Suppose I have the matrix \begin{align} F_s&=\begin{bmatrix} F_{1s} & G \\ G^T & F_{2s} \end{bmatrix} \end{align} where $F_{1s},F_{2s}$ are symmetric matrices that are also negative definite. $F_s$ is negative definite if and only if the following matrix inequality holds: \begin{align} F_{2s}<G^TF^{-1}_{1s}G. \end{align}
My Question
Suppose that I replace $F_s$ with \begin{align} F&=\begin{bmatrix} F_{1s} & G_1 \\ G_2 & F_{2s} \end{bmatrix} \end{align} Is $F$ negative deinite if and only if the following matrix inequality holds: \begin{align} F_{2s}<G_2F^{-1}_{1s}G_1? \end{align}
Background
This question occurred to me when reading the paper On Partial Contraction Analysis for Coupled Nonlinear Oscillators section 2.2 (it is not necessary to read this section I am just giving some background).
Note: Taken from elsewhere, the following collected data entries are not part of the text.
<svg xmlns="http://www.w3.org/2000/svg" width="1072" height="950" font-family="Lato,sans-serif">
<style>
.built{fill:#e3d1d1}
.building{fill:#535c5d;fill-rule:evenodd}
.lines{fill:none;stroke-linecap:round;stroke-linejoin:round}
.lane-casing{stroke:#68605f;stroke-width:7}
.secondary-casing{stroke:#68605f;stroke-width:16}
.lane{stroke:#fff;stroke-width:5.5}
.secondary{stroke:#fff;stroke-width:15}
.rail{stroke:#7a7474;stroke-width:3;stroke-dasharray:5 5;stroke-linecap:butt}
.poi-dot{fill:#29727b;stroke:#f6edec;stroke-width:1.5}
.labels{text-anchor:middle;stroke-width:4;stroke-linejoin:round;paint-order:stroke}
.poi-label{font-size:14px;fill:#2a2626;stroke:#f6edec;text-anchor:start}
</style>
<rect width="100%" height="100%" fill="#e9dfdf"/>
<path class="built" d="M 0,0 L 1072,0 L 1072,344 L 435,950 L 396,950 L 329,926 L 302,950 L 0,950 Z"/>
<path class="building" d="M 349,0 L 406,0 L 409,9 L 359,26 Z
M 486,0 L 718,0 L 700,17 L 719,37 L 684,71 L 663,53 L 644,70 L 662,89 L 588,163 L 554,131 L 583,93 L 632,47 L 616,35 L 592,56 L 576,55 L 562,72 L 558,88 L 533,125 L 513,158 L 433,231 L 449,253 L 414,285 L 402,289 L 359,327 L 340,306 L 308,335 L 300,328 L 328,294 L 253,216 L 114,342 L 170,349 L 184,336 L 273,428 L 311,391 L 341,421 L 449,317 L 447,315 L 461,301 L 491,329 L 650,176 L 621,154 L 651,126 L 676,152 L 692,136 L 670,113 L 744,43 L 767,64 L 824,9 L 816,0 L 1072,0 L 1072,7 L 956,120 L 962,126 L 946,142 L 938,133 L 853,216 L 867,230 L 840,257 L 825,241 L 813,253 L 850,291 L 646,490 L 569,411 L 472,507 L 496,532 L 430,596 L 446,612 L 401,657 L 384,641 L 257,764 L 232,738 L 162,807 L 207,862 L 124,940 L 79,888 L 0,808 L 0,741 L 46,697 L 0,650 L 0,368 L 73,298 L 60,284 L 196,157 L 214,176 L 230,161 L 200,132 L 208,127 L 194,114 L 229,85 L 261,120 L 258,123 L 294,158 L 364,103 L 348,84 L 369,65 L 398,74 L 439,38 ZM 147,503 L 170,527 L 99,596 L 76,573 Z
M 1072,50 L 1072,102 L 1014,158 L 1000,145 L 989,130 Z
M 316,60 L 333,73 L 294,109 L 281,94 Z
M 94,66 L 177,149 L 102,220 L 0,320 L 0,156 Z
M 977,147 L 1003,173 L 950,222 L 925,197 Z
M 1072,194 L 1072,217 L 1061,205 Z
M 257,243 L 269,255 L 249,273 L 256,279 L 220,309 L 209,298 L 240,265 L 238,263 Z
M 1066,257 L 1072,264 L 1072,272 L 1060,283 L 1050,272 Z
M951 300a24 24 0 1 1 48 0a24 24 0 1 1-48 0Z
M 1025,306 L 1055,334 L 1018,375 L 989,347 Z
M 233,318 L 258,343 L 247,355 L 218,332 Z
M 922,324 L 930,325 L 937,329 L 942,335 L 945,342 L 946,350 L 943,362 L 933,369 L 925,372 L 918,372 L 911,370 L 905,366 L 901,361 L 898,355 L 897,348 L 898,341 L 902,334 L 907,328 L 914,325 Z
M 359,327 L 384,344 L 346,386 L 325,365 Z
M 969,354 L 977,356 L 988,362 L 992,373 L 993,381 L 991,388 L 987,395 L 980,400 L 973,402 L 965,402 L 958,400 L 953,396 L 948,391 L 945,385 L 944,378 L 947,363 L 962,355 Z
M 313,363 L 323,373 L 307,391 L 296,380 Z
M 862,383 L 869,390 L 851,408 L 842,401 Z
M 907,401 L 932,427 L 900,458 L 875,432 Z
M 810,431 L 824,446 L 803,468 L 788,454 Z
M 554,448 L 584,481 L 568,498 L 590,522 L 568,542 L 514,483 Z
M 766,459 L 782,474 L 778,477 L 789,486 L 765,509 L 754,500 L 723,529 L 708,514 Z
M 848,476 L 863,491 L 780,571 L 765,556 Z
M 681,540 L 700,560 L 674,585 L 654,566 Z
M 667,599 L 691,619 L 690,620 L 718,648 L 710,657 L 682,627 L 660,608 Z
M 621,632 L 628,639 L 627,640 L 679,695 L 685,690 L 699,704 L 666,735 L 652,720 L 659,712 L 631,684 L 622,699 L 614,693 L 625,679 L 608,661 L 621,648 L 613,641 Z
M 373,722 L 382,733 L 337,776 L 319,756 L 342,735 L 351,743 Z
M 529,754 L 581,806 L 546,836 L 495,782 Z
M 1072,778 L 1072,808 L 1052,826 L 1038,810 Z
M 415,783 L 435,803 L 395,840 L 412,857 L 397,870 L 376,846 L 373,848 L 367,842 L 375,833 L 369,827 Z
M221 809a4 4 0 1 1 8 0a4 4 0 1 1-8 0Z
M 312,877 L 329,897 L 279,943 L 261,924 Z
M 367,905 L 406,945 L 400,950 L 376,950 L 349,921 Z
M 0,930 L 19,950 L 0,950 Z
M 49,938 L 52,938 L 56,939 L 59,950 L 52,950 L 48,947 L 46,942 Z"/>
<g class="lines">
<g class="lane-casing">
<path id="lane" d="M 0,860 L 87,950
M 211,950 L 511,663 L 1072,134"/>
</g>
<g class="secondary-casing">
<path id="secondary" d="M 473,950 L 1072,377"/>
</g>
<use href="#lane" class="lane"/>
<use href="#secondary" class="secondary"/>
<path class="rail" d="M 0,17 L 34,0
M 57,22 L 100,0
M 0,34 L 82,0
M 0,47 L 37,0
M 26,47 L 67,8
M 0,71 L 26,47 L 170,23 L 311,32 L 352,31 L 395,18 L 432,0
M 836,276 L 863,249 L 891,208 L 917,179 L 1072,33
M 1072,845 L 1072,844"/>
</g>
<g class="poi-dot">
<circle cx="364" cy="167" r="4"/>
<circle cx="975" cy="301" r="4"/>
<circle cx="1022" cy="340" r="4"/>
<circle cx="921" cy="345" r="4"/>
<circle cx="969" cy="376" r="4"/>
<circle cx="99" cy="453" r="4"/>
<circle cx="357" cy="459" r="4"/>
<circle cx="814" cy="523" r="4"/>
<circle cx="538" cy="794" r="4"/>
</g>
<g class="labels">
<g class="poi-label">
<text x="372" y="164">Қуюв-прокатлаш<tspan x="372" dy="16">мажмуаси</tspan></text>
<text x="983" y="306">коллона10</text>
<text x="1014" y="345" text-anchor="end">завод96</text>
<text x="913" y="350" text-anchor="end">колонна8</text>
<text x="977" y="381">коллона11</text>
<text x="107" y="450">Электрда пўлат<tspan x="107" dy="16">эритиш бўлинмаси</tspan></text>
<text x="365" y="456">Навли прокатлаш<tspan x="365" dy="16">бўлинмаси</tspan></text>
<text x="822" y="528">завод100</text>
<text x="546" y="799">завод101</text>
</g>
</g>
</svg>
I am trying to solve a much larger problem that would be made significantly easier if $F_{2s}<G_2F^{-1}_{1s}G_1$ implied $F$ is negative definite.
Attempt
Because general properties of matrices are outside my field of expertise my first idea was to find a counter example. My best idea for a counter example is \begin{align} \begin{bmatrix} -1 & a \\ b & -1 \end{bmatrix} \end{align} where $a$ and $b$ are scalars. The inequality $F_{2s}<G_2F^{-1}_{1s}G_1$ becomes \begin{align} -1&<b(-1)a\\ 1&>ab \end{align} As the eigenvalues of the matrix are $\lambda_{1,2}=-1\pm\sqrt{ab}$, the matrix is negative definite if and only if $1>ab$. So the statement holds.
Obviously this is not a proof but I cannot think of how to prove the general case. A hint or help would be appreciated.